The task. Reproduce the listing below line for line without changing a character, and leave out the pictures.

Data extract.
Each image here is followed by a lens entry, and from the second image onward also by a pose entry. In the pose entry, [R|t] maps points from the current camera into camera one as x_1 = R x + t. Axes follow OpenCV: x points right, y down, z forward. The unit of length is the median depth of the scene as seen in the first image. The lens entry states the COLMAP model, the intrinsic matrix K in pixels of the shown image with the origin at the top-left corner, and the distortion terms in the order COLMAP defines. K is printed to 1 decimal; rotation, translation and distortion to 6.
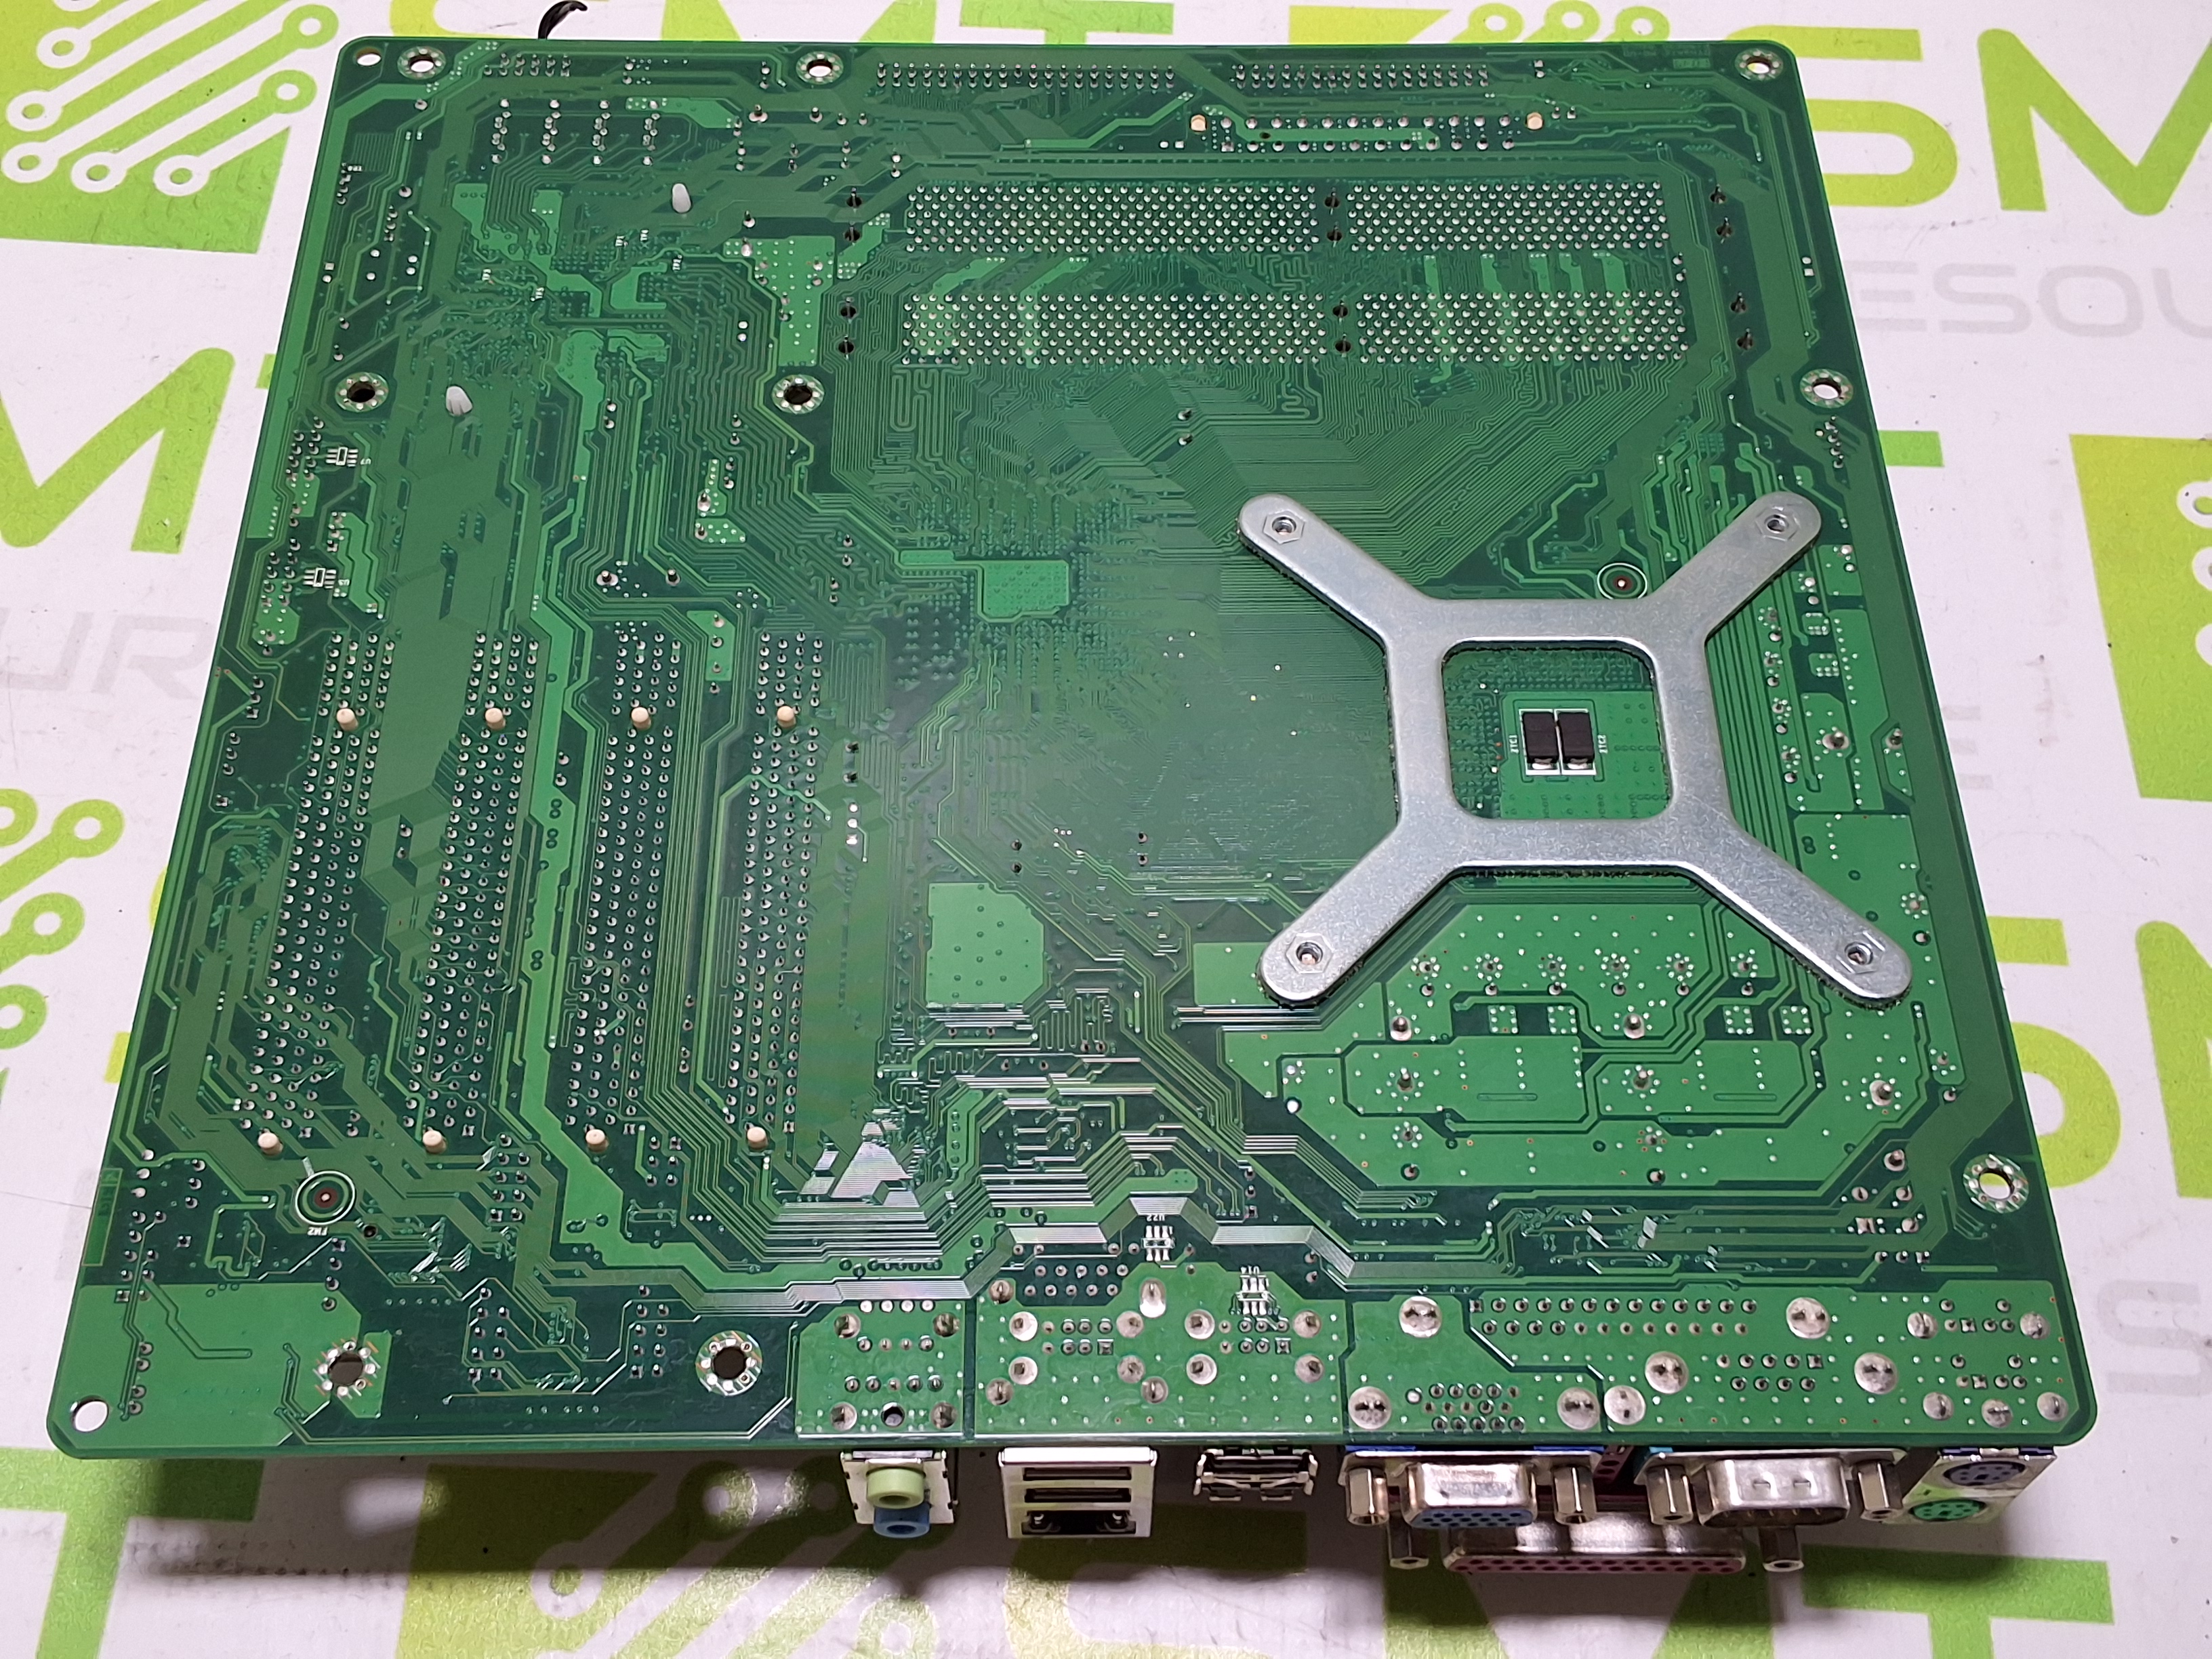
lens RADIAL K [[3599.9, 0, 1106.0], [0, 3599.9, 829.5], [0, 0, 1]] dist [0.113378, 0.046701]
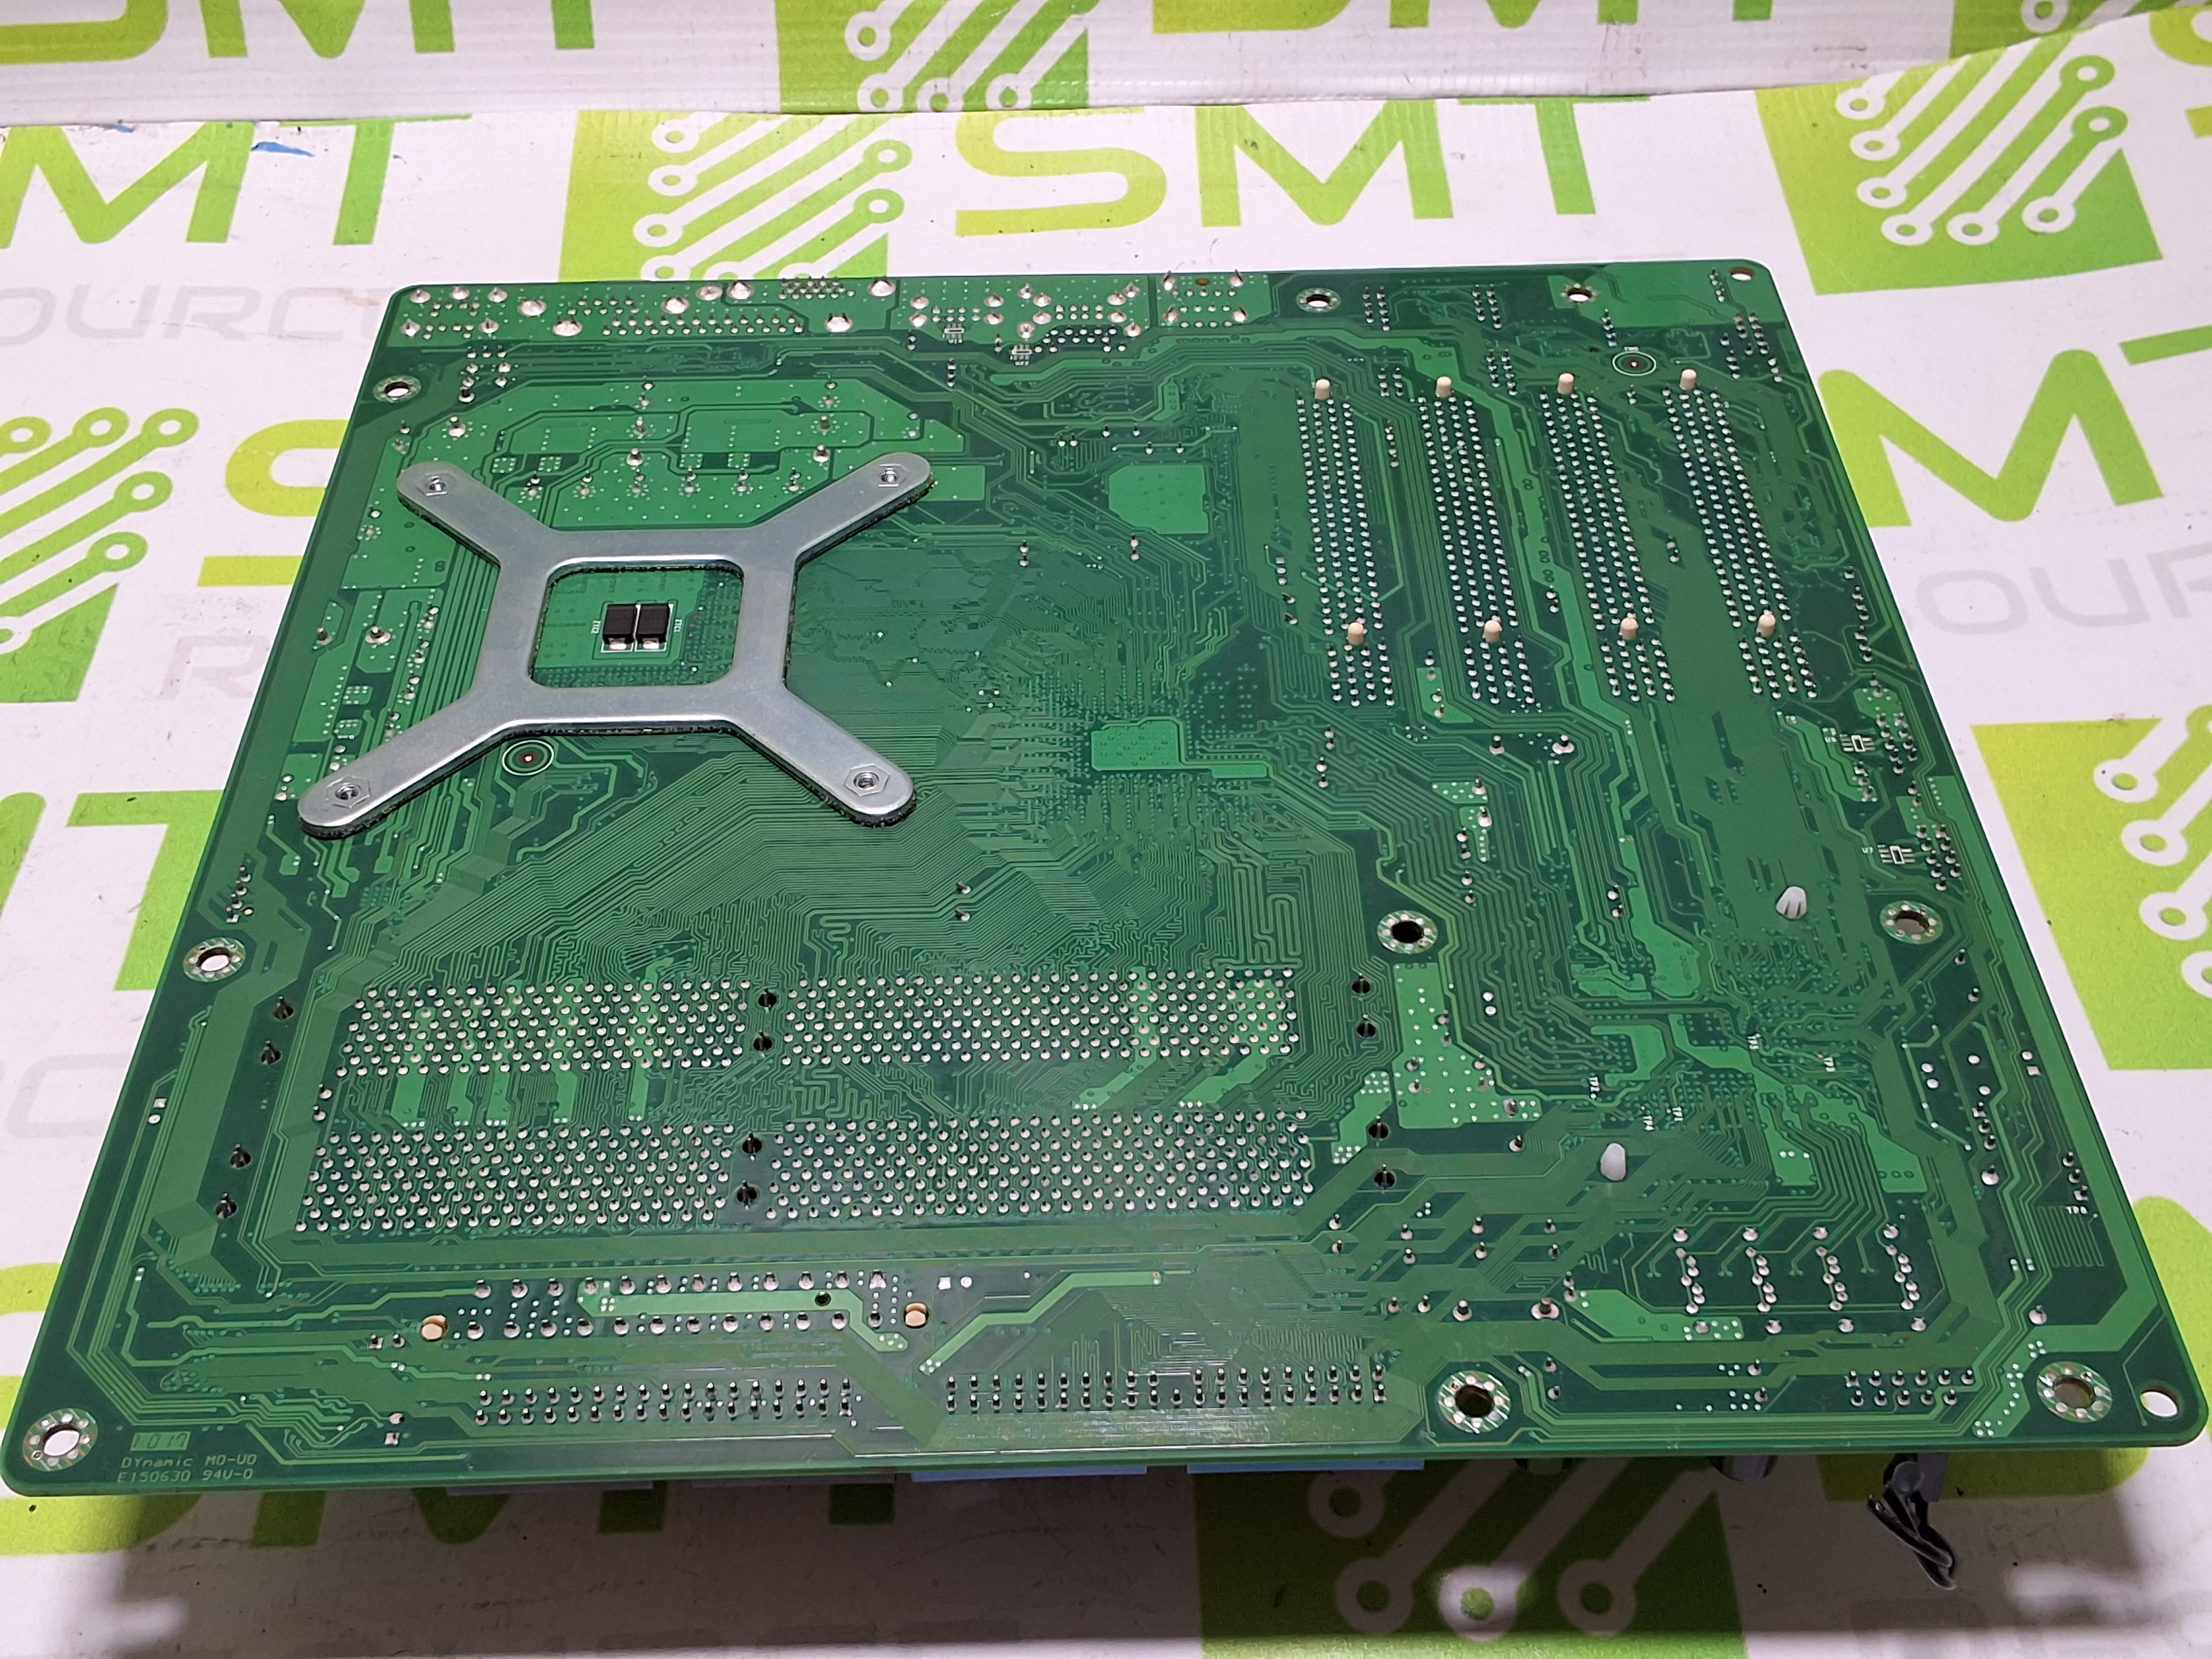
lens RADIAL K [[3599.9, 0, 1106.0], [0, 3599.9, 829.5], [0, 0, 1]] dist [0.113378, 0.046701]
pose [[-0.999876, 0.015021, 0.004767, -0.018356], [0.006709, 0.132017, 0.991225, -1.025351], [0.014260, 0.991134, -0.132101, 1.137784]]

Solution to this problem.
Each image here is followed by a lens entry, and from the second image onward also by a pose entry. In the pose entry, [R|t] maps points from the current camera into camera one as x_1 = R x + t. Axes follow OpenCV: x points right, y down, z forward. The unit of length is the median depth of the scene as seen in the first image. The lens entry states the COLMAP model, the intrinsic matrix K in pixels of the shown image with the origin at the top-left corner, and the distortion terms in the order COLMAP defines. K is printed to 1 decimal; rotation, translation and distortion to 6.
lens RADIAL K [[3599.9, 0, 1106.0], [0, 3599.9, 829.5], [0, 0, 1]] dist [0.113378, 0.046701]
lens RADIAL K [[3599.9, 0, 1106.0], [0, 3599.9, 829.5], [0, 0, 1]] dist [0.113378, 0.046701]
pose [[-0.999876, 0.015021, 0.004767, -0.018356], [0.006709, 0.132017, 0.991225, -1.025351], [0.014260, 0.991134, -0.132101, 1.137784]]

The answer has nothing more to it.